[DATA UNDER STUDY]

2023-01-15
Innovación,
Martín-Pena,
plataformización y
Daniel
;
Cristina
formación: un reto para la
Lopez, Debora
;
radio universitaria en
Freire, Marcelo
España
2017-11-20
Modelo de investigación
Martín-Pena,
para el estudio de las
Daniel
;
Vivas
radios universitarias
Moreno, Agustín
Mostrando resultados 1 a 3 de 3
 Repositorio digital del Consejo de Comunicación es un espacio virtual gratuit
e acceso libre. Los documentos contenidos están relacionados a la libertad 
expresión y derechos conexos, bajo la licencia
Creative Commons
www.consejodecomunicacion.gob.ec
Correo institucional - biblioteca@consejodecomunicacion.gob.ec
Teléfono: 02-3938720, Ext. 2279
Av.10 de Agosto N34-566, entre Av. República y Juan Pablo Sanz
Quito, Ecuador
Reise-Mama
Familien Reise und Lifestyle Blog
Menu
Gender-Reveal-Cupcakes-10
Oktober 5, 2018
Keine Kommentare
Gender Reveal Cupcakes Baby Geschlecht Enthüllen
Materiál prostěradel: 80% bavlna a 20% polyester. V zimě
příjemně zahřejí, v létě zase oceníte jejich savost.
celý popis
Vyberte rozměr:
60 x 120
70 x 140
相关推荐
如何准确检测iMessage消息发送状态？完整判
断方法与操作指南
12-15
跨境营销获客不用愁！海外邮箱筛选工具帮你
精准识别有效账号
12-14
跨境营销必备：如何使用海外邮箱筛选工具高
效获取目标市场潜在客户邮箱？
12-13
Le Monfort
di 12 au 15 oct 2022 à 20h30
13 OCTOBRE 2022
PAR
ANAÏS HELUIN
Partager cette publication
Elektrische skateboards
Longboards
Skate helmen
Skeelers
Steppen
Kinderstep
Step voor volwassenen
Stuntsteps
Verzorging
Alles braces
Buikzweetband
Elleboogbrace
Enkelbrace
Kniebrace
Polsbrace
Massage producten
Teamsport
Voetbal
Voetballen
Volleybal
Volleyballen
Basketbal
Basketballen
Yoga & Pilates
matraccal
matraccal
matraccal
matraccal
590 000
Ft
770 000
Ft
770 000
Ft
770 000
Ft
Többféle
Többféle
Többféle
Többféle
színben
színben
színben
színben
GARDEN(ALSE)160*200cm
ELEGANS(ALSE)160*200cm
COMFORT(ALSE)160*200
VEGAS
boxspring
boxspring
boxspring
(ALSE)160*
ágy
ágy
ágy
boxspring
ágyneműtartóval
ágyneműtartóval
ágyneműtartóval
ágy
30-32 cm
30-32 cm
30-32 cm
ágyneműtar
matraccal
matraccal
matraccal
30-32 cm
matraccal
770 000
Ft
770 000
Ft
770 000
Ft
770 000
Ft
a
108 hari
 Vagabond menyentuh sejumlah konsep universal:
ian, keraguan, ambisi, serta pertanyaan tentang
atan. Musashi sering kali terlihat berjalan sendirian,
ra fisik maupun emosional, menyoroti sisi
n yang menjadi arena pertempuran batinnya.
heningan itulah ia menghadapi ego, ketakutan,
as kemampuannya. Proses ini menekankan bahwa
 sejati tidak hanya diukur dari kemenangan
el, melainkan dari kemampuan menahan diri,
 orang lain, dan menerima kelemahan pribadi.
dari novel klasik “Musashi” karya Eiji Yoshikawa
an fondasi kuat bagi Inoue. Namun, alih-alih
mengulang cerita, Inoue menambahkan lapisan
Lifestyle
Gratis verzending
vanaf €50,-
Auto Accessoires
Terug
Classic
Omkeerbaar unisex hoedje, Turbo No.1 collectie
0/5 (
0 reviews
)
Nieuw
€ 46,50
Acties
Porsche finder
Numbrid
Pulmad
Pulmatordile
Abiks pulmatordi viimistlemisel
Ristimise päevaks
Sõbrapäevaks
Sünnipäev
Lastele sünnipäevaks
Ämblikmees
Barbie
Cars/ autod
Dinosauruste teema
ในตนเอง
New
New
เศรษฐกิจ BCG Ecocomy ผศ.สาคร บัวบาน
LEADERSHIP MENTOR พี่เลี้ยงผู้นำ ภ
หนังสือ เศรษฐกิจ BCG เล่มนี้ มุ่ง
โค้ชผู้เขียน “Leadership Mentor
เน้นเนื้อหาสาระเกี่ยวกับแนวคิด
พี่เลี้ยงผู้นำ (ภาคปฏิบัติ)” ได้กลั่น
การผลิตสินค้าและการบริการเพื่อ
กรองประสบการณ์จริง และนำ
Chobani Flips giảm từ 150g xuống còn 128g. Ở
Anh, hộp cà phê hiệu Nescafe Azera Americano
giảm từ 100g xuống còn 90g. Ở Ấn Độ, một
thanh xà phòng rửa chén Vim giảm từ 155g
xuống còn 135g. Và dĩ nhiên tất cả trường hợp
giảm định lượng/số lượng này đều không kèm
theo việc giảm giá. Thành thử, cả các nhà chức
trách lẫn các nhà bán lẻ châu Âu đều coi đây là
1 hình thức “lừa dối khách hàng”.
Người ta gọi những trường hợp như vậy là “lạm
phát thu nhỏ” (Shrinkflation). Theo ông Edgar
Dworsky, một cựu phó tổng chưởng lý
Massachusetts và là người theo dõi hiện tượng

[/DATA UNDER STUDY]

[TASK GOAL]: Transcribe every entry exactly as it reads.

[PROBLEM SOLUTION]:
2023-01-15
Innovación,
Martín-Pena,
plataformización y
Daniel
;
Cristina
formación: un reto para la
Lopez, Debora
;
radio universitaria en
Freire, Marcelo
España
2017-11-20
Modelo de investigación
Martín-Pena,
para el estudio de las
Daniel
;
Vivas
radios universitarias
Moreno, Agustín
Mostrando resultados 1 a 3 de 3
 Repositorio digital del Consejo de Comunicación es un espacio virtual gratuit
e acceso libre. Los documentos contenidos están relacionados a la libertad 
expresión y derechos conexos, bajo la licencia
Creative Commons
www.consejodecomunicacion.gob.ec
Correo institucional - biblioteca@consejodecomunicacion.gob.ec
Teléfono: 02-3938720, Ext. 2279
Av.10 de Agosto N34-566, entre Av. República y Juan Pablo Sanz
Quito, Ecuador
Reise-Mama
Familien Reise und Lifestyle Blog
Menu
Gender-Reveal-Cupcakes-10
Oktober 5, 2018
Keine Kommentare
Gender Reveal Cupcakes Baby Geschlecht Enthüllen
Materiál prostěradel: 80% bavlna a 20% polyester. V zimě
příjemně zahřejí, v létě zase oceníte jejich savost.
celý popis
Vyberte rozměr:
60 x 120
70 x 140
相关推荐
如何准确检测iMessage消息发送状态？完整判
断方法与操作指南
12-15
跨境营销获客不用愁！海外邮箱筛选工具帮你
精准识别有效账号
12-14
跨境营销必备：如何使用海外邮箱筛选工具高
效获取目标市场潜在客户邮箱？
12-13
Le Monfort
di 12 au 15 oct 2022 à 20h30
13 OCTOBRE 2022
PAR
ANAÏS HELUIN
Partager cette publication
Elektrische skateboards
Longboards
Skate helmen
Skeelers
Steppen
Kinderstep
Step voor volwassenen
Stuntsteps
Verzorging
Alles braces
Buikzweetband
Elleboogbrace
Enkelbrace
Kniebrace
Polsbrace
Massage producten
Teamsport
Voetbal
Voetballen
Volleybal
Volleyballen
Basketbal
Basketballen
Yoga & Pilates
matraccal
matraccal
matraccal
matraccal
590 000
Ft
770 000
Ft
770 000
Ft
770 000
Ft
Többféle
Többféle
Többféle
Többféle
színben
színben
színben
színben
GARDEN(ALSE)160*200cm
ELEGANS(ALSE)160*200cm
COMFORT(ALSE)160*200
VEGAS
boxspring
boxspring
boxspring
(ALSE)160*
ágy
ágy
ágy
boxspring
ágyneműtartóval
ágyneműtartóval
ágyneműtartóval
ágy
30-32 cm
30-32 cm
30-32 cm
ágyneműtar
matraccal
matraccal
matraccal
30-32 cm
matraccal
770 000
Ft
770 000
Ft
770 000
Ft
770 000
Ft
a
108 hari
 Vagabond menyentuh sejumlah konsep universal:
ian, keraguan, ambisi, serta pertanyaan tentang
atan. Musashi sering kali terlihat berjalan sendirian,
ra fisik maupun emosional, menyoroti sisi
n yang menjadi arena pertempuran batinnya.
heningan itulah ia menghadapi ego, ketakutan,
as kemampuannya. Proses ini menekankan bahwa
 sejati tidak hanya diukur dari kemenangan
el, melainkan dari kemampuan menahan diri,
 orang lain, dan menerima kelemahan pribadi.
dari novel klasik “Musashi” karya Eiji Yoshikawa
an fondasi kuat bagi Inoue. Namun, alih-alih
mengulang cerita, Inoue menambahkan lapisan
Lifestyle
Gratis verzending
vanaf €50,-
Auto Accessoires
Terug
Classic
Omkeerbaar unisex hoedje, Turbo No.1 collectie
0/5 (
0 reviews
)
Nieuw
€ 46,50
Acties
Porsche finder
Numbrid
Pulmad
Pulmatordile
Abiks pulmatordi viimistlemisel
Ristimise päevaks
Sõbrapäevaks
Sünnipäev
Lastele sünnipäevaks
Ämblikmees
Barbie
Cars/ autod
Dinosauruste teema
ในตนเอง
New
New
เศรษฐกิจ BCG Ecocomy ผศ.สาคร บัวบาน
LEADERSHIP MENTOR พี่เลี้ยงผู้นำ ภ
หนังสือ เศรษฐกิจ BCG เล่มนี้ มุ่ง
โค้ชผู้เขียน “Leadership Mentor
เน้นเนื้อหาสาระเกี่ยวกับแนวคิด
พี่เลี้ยงผู้นำ (ภาคปฏิบัติ)” ได้กลั่น
การผลิตสินค้าและการบริการเพื่อ
กรองประสบการณ์จริง และนำ
Chobani Flips giảm từ 150g xuống còn 128g. Ở
Anh, hộp cà phê hiệu Nescafe Azera Americano
giảm từ 100g xuống còn 90g. Ở Ấn Độ, một
thanh xà phòng rửa chén Vim giảm từ 155g
xuống còn 135g. Và dĩ nhiên tất cả trường hợp
giảm định lượng/số lượng này đều không kèm
theo việc giảm giá. Thành thử, cả các nhà chức
trách lẫn các nhà bán lẻ châu Âu đều coi đây là
1 hình thức “lừa dối khách hàng”.
Người ta gọi những trường hợp như vậy là “lạm
phát thu nhỏ” (Shrinkflation). Theo ông Edgar
Dworsky, một cựu phó tổng chưởng lý
Massachusetts và là người theo dõi hiện tượng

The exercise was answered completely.